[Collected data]
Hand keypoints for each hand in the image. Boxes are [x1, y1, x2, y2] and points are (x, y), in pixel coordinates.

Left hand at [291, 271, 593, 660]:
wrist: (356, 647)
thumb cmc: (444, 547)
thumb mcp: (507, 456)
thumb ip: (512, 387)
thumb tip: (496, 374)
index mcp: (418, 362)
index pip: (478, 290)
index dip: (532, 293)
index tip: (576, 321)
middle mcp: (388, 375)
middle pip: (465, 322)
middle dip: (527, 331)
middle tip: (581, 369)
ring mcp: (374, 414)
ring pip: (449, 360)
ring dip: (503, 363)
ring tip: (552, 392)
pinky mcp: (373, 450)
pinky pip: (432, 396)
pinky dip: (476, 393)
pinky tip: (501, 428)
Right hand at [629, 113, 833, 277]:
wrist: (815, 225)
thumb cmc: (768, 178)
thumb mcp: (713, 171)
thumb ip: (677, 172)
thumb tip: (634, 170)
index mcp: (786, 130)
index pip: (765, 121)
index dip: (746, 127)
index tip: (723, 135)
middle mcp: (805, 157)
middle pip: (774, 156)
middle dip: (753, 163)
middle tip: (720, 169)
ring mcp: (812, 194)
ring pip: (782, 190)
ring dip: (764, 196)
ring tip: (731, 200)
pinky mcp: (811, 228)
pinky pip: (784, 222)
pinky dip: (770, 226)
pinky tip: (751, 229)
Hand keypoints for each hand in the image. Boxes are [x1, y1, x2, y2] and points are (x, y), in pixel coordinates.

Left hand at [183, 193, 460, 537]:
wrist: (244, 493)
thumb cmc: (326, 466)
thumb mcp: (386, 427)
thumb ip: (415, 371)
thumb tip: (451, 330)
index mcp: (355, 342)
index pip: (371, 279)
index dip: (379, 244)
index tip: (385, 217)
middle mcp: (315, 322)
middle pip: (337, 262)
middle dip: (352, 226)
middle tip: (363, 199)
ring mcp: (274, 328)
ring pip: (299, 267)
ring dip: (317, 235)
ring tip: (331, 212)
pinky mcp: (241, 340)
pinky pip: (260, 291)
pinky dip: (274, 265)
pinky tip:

WHAT IS EXPECTED:
Take the lines from the one containing "middle mcp: (315, 322)" through the final line of the entries above, and set them down exactly, with nothing added.

ANSWER TO THIS TASK:
middle mcp: (315, 322)
middle pip: (337, 262)
middle dip: (352, 226)
middle tip: (363, 199)
ring mcp: (274, 328)
ring pip: (299, 267)
ring dip: (317, 235)
ring tip: (331, 212)
pinky mcp: (241, 340)
pinky pip: (260, 291)
pinky dip: (274, 265)
pinky tip:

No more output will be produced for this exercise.